Praise the Lord and Pass the petition, CBOSS
Praise the Lord and Pass the Petition
By Ira Chernus
TomDispatch.com
Tuesday 28 February 2006
If you are waiting for a religious left to emerge to offset the power of the religious right, it may already be in your own neighborhood at a local church or synagogue. I stumbled across a branch of the religious left quite by accident recently, in Texas of all places, though the folks I met would say I was guided to them by the Lord.
On a weekend in mid-February, nearly 200 Evangelical Lutherans from all over the country came to Fort Worth for the Congregation-Based Organizing Strategy Summit or CBOSS. They talked, planned, and prayed about community organizing. They shared stories about what they had already accomplished through faith and hard political work.

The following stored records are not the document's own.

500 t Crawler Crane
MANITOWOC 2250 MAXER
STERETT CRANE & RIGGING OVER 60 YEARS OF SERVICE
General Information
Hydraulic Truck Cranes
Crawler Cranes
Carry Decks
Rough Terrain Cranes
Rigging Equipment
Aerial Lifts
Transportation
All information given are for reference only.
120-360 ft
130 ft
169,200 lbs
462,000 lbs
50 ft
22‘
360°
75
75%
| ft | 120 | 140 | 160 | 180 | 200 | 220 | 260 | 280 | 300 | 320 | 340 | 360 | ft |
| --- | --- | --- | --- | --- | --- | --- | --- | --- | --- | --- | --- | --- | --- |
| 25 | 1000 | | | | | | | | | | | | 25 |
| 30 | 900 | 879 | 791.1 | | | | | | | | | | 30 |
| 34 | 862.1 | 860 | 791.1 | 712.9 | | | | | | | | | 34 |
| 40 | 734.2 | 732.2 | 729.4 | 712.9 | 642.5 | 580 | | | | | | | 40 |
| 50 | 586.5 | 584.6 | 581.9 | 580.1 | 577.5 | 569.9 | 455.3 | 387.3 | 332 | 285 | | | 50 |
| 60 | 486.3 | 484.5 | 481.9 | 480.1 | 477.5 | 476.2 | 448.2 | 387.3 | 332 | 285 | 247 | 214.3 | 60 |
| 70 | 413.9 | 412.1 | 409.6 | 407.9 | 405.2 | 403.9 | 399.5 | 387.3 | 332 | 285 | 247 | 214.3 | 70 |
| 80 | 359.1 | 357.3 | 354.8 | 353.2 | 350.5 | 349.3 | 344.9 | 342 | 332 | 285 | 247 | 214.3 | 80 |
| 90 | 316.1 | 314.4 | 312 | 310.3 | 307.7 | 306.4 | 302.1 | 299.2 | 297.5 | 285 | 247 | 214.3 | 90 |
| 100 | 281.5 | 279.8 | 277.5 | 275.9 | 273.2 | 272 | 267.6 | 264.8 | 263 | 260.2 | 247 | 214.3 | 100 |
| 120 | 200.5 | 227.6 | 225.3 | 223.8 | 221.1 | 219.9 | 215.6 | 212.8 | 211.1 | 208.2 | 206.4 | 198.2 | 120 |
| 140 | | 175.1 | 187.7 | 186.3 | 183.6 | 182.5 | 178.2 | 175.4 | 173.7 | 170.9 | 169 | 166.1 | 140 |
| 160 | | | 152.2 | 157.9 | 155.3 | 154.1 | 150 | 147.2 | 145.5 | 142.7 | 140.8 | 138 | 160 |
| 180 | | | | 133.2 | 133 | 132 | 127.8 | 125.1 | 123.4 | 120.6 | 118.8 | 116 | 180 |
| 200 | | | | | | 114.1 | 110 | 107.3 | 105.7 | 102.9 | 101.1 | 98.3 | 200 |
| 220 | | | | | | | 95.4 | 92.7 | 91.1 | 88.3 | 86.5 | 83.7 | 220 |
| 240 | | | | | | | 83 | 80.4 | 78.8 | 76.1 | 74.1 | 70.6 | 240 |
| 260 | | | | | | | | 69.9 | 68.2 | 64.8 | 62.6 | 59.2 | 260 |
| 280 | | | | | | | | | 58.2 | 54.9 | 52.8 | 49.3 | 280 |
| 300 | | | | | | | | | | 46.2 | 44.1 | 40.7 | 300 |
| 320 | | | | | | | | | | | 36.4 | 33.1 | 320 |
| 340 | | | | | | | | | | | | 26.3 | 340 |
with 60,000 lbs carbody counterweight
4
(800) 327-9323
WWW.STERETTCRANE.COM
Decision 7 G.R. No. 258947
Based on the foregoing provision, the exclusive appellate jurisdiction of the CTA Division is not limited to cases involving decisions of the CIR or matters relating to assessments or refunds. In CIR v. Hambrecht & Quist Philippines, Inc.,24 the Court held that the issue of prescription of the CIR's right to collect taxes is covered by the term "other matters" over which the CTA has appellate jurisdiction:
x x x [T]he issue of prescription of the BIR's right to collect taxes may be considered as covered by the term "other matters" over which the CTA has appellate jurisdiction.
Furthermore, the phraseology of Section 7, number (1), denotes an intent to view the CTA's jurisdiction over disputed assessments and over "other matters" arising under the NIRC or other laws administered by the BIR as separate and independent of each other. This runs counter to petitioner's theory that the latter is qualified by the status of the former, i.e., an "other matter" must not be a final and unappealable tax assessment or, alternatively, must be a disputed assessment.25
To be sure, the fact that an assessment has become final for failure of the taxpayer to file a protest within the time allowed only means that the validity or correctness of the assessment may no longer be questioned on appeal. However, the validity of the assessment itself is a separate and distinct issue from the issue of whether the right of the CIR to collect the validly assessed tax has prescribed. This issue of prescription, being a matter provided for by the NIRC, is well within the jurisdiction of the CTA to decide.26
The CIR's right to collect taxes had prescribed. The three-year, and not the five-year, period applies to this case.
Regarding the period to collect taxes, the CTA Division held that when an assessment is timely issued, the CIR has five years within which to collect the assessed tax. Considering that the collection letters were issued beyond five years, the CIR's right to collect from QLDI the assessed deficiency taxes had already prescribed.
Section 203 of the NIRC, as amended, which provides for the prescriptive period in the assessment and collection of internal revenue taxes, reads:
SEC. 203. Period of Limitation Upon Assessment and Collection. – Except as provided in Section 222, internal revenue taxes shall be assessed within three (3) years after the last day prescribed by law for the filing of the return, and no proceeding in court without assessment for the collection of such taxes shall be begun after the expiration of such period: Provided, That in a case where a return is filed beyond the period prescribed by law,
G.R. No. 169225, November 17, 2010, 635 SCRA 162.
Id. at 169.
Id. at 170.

They had demanded action from public officials and corporate leaders in their communities, and they were proud of their victories. Among the local triumphs some of them claimed were: affordable housing for thousands of families; guaranteed access to health insurance for all children; treatment centers instead of prisons for criminals; a new community center where a meth house used to be; free day-care centers; water and sewer lines for 150,000 rural poor who had none before; laws requiring public contractors to pay a living wage; surveillance cameras in police cars - to watch the police themselves.
The list of victories went on and on. In every case devout Christians, often allied with secular activists, had put enough pressure on public officials to turn empty promises into real results. These Christians did it all because they felt called by the Lord to do His work, to create justice in the world - and because they've learned the rigorous, disciplined organizing techniques pioneered by Saul Alinsky, who created the Industrial Areas Foundation in the 1940s, and Ernesto Cortez, who then sparked Alinsky-style organizations from the barrios of Texas to the valleys of Los Angeles.
The Christians I met at CBOSS pray endlessly to Jesus, but their savior is no meek and mild turner of the other cheek. He is the Great Organizer. He agitates, builds political tension, and goes toe-to-toe with any authority who abuses power to oppress people. He is the model of a fighter for justice who won't ever quit until the wrongs of the world are righted.